Start of MATERIAL SHOWN

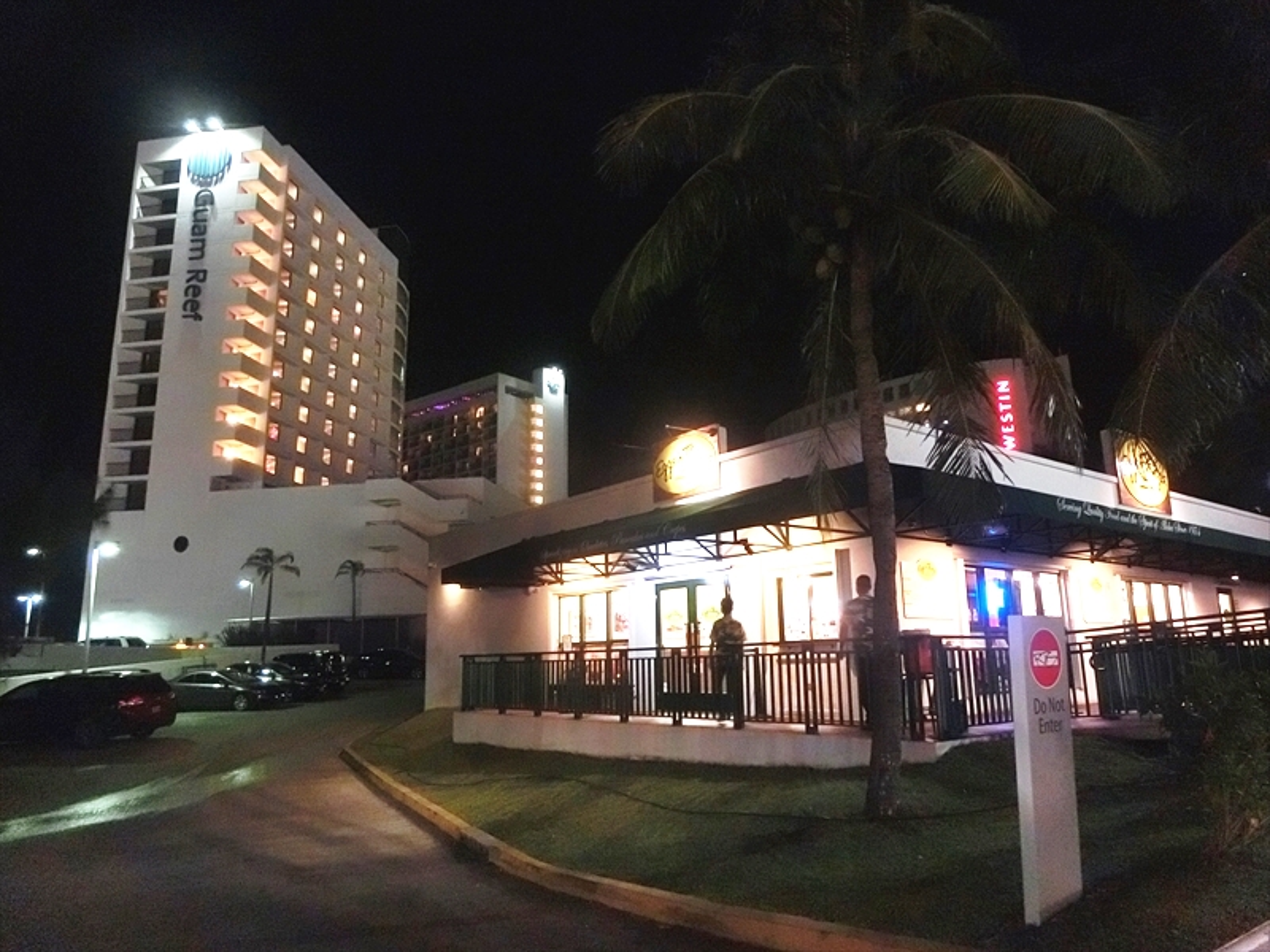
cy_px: 476
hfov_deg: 71.6
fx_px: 881
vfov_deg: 56.8
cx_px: 635
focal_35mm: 24
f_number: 3
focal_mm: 4.24
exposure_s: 1/30
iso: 1250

End of MATERIAL SHOWN

WORK INSTRUCTIONS: An exact reproduction of the data is needed, with no pictures included.

TASK RESPONSE:
cy_px: 476
hfov_deg: 71.6
fx_px: 881
vfov_deg: 56.8
cx_px: 635
focal_35mm: 24
f_number: 3
focal_mm: 4.24
exposure_s: 1/30
iso: 1250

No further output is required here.